**課題一覧:**
1 > 複合動詞についての本文でVs型に分類されている複合動詞を、すべて挙げてください。
2 > 複合動詞についての本文をもとに、次の問いに答えてください。
(a) 「食い散らす,蹴散らす」の「散らす」が保っている格関係は何ですか。
(b) 複合動詞の後項として使われる「〜込む」は、形態的には何形式ですか。
(c) 「交番に走り込む」は何型に分類されていますか。
3 > 複合動詞についての本文から、「たとえば,同じ「散らす」でも」から「て,走り込む」という場合はVs型である。」までの部分を、両端を含めてそのまま書き出してください。

*** 検討用本文

たとえば,同じ「散らす」でも,「食い散らす,蹴散らす」などでは文字通りの「散らす,ばらばらにする,乱す」という意味を持ち,「〜を散らす」という格関係も保っているので,「食い散らす,蹴散らす」はVV型である。他方,「わめき散らす,怒鳴り散らす」の「散らす」は,「あちこち,ところ構わず」というような副詞的な意味になっているから,Vs型に分類できる。
複合動詞の後項として使われる「〜込む」は形態的には拘束形式であるが,意味が2通りある。ひとつは,「入る」あるいは「入れる」という物理的な移動を表す場合で,このときは,「込む」自体が「どこそこに」という着点を取る。「流れ込む」,「流し込む」などはもちろん,「事務所に怒鳴り込む/暴れ込む」のように前項が単純な動作動詞の場合も,「〜込む」が付くことによって「ある場所に」という表現が可能になるから,この「込む」は「入る/入れる」と同様の機能を持つと見なされ,VV型に分類できる。他方,「考え込む,泊まり込む,煮込む」のように,前項動詞が表す事象の結果を強調するような意味の場合は,Vs型である。同じ「走り込む」でも,「交番に走り込む」はVV型,「試合を目前にして,走り込む」という場合はVs型である。

******
*** 提供資料

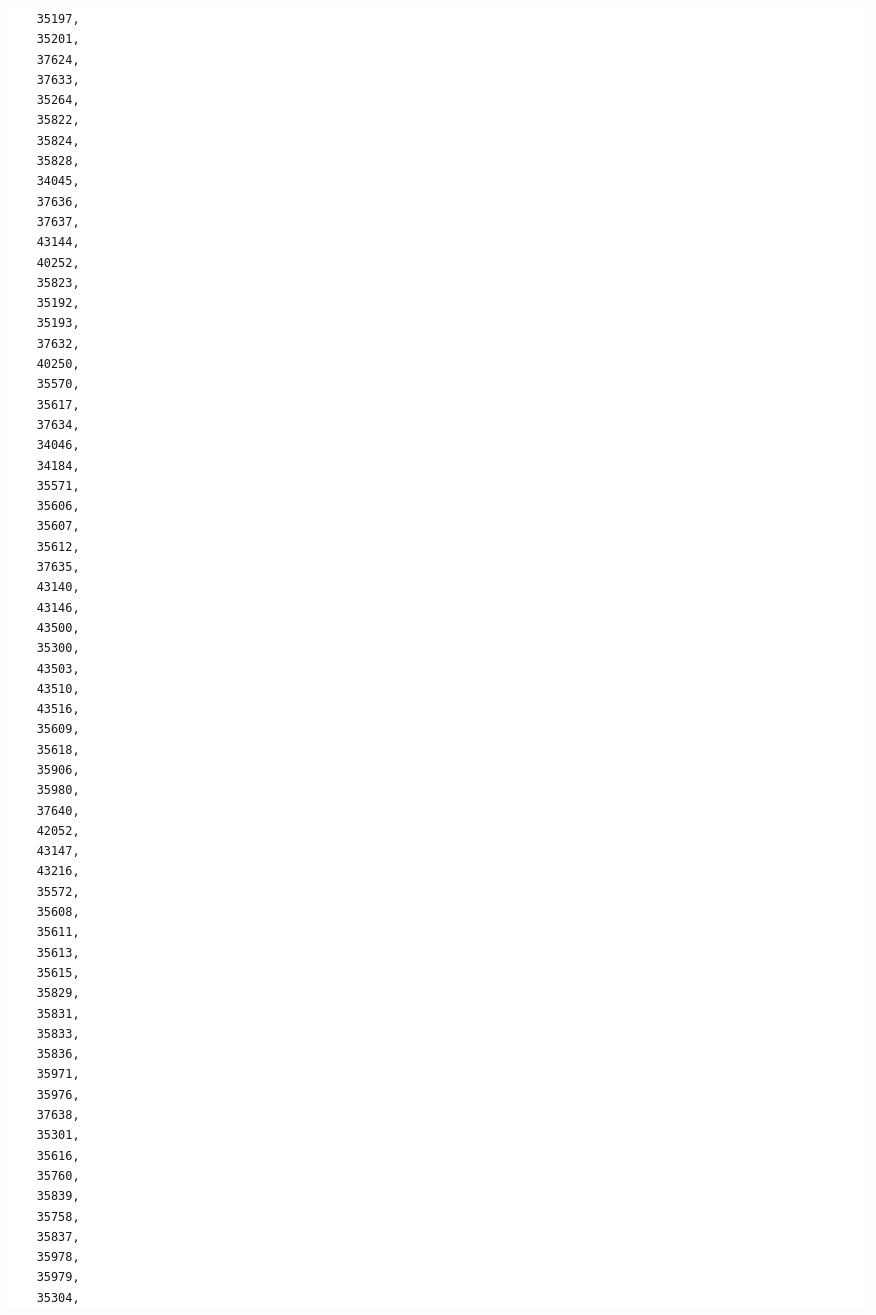         35197, 
        35201, 
        37624, 
        37633, 
        35264, 
        35822, 
        35824, 
        35828, 
        34045, 
        37636, 
        37637, 
        43144, 
        40252, 
        35823, 
        35192, 
        35193, 
        37632, 
        40250, 
        35570, 
        35617, 
        37634, 
        34046, 
        34184, 
        35571, 
        35606, 
        35607, 
        35612, 
        37635, 
        43140, 
        43146, 
        43500, 
        35300, 
        43503, 
        43510, 
        43516, 
        35609, 
        35618, 
        35906, 
        35980, 
        37640, 
        42052, 
        43147, 
        43216, 
        35572, 
        35608, 
        35611, 
        35613, 
        35615, 
        35829, 
        35831, 
        35833, 
        35836, 
        35971, 
        35976, 
        37638, 
        35301, 
        35616, 
        35760, 
        35839, 
        35758, 
        35837, 
        35978, 
        35979, 
        35304,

******

**解答:**
1 > わめき散らす、怒鳴り散らす、考え込む、泊まり込む、煮込む、走り込む（「試合を目前にして,走り込む」の場合）

2 >
(a) 「〜を散らす」という格関係です。
(b) 拘束形式です。
(c) VV型です。

3 >
たとえば,同じ「散らす」でも,「食い散らす,蹴散らす」などでは文字通りの「散らす,ばらばらにする,乱す」という意味を持ち,「〜を散らす」という格関係も保っているので,「食い散らす,蹴散らす」はVV型である。他方,「わめき散らす,怒鳴り散らす」の「散らす」は,「あちこち,ところ構わず」というような副詞的な意味になっているから,Vs型に分類できる。
複合動詞の後項として使われる「〜込む」は形態的には拘束形式であるが,意味が2通りある。ひとつは,「入る」あるいは「入れる」という物理的な移動を表す場合で,このときは,「込む」自体が「どこそこに」という着点を取る。「流れ込む」,「流し込む」などはもちろん,「事務所に怒鳴り込む/暴れ込む」のように前項が単純な動作動詞の場合も,「〜込む」が付くことによって「ある場所に」という表現が可能になるから,この「込む」は「入る/入れる」と同様の機能を持つと見なされ,VV型に分類できる。他方,「考え込む,泊まり込む,煮込む」のように,前項動詞が表す事象の結果を強調するような意味の場合は,Vs型である。同じ「走り込む」でも,「交番に走り込む」はVV型,「試合を目前にして,走り込む」という場合はVs型である。